(TASK INPUT Opens)

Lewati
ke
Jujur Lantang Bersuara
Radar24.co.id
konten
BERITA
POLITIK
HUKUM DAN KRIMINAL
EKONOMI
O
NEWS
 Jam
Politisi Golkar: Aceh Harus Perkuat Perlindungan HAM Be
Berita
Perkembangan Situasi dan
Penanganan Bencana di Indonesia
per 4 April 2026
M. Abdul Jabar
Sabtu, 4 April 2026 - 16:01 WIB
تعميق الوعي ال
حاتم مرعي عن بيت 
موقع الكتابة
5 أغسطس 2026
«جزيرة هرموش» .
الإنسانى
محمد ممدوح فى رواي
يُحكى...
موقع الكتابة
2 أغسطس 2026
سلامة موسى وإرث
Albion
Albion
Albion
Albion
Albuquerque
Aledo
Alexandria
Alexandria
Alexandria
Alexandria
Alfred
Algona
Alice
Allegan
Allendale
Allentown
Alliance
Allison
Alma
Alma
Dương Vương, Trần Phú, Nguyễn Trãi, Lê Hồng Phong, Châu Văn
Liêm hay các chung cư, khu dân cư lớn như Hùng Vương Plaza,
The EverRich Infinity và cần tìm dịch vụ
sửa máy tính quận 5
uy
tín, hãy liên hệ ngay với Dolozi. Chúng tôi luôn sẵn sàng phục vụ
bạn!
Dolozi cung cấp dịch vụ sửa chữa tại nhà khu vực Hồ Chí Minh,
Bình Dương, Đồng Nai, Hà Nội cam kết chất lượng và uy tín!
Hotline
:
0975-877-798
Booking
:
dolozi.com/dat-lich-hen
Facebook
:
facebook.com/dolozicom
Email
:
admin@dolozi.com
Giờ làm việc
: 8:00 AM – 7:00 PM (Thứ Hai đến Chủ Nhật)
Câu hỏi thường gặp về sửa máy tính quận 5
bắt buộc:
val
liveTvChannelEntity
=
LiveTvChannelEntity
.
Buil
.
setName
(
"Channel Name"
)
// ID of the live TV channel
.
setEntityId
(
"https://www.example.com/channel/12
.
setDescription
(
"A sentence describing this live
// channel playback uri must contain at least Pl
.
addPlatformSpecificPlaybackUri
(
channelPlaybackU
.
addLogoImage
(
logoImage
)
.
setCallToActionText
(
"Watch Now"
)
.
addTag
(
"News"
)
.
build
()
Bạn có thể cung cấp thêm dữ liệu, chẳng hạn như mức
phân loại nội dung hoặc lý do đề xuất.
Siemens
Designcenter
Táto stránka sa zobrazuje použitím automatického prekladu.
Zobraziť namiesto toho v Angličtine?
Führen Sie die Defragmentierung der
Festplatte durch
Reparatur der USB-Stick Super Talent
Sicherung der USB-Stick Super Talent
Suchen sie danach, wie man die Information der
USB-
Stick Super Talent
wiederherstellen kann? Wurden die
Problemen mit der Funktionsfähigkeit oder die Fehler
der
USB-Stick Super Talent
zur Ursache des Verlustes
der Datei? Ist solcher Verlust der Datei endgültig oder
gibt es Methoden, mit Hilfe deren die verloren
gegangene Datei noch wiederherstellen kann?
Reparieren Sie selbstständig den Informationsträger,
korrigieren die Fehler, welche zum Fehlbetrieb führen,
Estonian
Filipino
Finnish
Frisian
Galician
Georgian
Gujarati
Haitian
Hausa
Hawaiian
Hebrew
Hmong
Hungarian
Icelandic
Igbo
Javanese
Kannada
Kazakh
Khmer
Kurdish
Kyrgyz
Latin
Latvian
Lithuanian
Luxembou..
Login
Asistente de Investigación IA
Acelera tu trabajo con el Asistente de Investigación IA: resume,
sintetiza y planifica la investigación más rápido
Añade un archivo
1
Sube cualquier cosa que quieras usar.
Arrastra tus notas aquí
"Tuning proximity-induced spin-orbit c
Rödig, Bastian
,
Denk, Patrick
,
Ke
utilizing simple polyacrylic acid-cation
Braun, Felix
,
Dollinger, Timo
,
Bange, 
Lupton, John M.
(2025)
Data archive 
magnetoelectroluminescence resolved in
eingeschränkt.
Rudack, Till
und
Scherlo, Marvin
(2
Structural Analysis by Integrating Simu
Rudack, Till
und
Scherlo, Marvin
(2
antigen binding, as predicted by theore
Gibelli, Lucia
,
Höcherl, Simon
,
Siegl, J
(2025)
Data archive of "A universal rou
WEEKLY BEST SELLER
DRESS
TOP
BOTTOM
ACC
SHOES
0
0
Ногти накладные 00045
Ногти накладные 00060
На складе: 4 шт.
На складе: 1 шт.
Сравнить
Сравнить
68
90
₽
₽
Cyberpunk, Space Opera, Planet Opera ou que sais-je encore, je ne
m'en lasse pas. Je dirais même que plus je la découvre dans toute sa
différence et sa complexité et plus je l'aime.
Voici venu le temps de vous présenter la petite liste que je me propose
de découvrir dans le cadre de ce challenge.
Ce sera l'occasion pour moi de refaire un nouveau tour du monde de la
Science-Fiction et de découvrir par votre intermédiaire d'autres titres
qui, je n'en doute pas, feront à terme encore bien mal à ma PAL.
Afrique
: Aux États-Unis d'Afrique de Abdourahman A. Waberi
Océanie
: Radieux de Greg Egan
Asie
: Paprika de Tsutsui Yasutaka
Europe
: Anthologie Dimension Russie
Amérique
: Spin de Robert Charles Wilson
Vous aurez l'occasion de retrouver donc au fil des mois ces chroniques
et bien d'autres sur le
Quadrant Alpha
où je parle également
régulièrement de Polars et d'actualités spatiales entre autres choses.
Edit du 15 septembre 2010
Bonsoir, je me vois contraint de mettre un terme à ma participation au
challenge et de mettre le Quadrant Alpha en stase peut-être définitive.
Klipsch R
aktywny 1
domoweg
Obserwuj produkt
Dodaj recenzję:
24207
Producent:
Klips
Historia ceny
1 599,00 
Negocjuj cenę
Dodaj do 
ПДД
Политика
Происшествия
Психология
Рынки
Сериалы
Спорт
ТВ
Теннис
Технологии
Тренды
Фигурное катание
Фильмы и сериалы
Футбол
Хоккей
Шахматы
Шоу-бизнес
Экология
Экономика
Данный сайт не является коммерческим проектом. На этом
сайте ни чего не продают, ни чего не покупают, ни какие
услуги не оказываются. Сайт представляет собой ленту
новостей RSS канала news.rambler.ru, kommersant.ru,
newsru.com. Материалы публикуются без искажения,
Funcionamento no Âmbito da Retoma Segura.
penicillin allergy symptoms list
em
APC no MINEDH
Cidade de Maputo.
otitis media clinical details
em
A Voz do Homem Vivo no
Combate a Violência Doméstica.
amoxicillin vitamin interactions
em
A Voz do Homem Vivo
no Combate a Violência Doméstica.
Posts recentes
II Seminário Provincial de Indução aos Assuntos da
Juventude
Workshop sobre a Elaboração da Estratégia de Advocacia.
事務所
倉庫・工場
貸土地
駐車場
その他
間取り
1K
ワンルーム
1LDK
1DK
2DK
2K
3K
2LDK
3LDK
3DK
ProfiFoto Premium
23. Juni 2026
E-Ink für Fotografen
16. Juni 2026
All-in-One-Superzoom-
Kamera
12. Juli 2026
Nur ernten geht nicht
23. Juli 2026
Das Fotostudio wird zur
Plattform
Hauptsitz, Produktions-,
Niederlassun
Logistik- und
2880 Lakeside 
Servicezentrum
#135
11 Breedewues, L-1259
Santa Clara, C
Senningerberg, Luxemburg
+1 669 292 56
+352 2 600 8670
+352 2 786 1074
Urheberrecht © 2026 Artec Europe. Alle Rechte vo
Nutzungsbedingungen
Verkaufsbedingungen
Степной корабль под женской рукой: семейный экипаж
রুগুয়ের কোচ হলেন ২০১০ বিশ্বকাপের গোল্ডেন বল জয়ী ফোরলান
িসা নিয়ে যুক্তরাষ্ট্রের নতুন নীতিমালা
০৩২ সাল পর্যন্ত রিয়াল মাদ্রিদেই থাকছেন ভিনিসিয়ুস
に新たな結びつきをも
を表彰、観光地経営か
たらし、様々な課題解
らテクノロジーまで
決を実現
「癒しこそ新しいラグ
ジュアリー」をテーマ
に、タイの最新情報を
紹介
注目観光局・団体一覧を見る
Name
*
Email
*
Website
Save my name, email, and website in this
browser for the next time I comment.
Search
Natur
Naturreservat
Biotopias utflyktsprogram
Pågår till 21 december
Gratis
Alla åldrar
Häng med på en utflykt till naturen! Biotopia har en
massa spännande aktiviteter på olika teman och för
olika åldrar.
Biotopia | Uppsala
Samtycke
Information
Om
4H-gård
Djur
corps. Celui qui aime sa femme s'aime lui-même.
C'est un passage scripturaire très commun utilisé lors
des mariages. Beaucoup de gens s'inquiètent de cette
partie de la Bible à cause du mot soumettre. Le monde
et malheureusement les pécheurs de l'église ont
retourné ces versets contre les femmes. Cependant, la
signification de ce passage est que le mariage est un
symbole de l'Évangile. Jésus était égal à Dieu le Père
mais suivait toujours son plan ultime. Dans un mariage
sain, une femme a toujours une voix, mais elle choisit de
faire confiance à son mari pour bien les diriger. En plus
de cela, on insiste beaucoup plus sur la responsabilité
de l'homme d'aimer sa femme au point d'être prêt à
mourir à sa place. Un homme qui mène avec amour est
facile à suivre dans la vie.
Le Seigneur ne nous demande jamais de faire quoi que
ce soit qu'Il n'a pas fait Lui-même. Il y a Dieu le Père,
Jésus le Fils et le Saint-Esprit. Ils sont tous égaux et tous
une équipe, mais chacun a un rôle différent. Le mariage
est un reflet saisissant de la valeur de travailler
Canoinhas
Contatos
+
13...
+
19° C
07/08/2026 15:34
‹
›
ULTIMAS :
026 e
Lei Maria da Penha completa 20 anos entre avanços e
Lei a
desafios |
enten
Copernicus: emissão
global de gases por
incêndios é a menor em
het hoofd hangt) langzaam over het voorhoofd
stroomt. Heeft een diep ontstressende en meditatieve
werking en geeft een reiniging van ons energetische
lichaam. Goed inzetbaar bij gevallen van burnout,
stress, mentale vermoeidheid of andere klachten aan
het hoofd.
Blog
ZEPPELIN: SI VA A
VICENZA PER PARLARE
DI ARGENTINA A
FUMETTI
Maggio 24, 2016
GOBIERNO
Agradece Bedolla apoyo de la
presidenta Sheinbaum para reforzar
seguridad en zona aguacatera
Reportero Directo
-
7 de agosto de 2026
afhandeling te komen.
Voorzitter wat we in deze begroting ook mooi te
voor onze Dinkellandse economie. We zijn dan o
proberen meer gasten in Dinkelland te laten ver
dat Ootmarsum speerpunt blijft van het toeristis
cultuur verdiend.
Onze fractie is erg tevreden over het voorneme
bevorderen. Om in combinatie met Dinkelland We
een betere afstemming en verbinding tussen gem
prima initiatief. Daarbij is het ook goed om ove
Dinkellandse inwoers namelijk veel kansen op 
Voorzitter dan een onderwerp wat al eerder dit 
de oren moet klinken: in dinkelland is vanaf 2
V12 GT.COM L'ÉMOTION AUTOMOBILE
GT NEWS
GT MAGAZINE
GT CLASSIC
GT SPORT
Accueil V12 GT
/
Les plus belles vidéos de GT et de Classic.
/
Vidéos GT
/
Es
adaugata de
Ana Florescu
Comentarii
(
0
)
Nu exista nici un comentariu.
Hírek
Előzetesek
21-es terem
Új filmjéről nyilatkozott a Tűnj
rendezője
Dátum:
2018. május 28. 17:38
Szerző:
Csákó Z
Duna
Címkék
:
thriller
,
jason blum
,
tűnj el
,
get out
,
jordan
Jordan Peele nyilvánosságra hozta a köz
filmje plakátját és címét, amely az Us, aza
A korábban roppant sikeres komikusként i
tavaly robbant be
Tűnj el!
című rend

(TASK INPUT Closes)

Please format the lines from the start of the entries through the line containing "حاتم مرعي عن بيت", inclusive, as a Markdown table with the columns No. and Line. Leave out any blank lines.

SOLUTION FOR THIS TASK
| No. | Line |
|---|---|
| 1 | Lewati |
| 2 | ke |
| 3 | Jujur Lantang Bersuara |
| 4 | Radar24.co.id |
| 5 | konten |
| 6 | BERITA |
| 7 | POLITIK |
| 8 | HUKUM DAN KRIMINAL |
| 9 | EKONOMI |
| 10 | O |
| 11 | NEWS |
| 12 |  Jam |
| 13 | Politisi Golkar: Aceh Harus Perkuat Perlindungan HAM Be |
| 14 | Berita |
| 15 | Perkembangan Situasi dan |
| 16 | Penanganan Bencana di Indonesia |
| 17 | per 4 April 2026 |
| 18 | M. Abdul Jabar |
| 19 | Sabtu, 4 April 2026 - 16:01 WIB |
| 20 | تعميق الوعي ال |
| 21 | حاتم مرعي عن بيت  |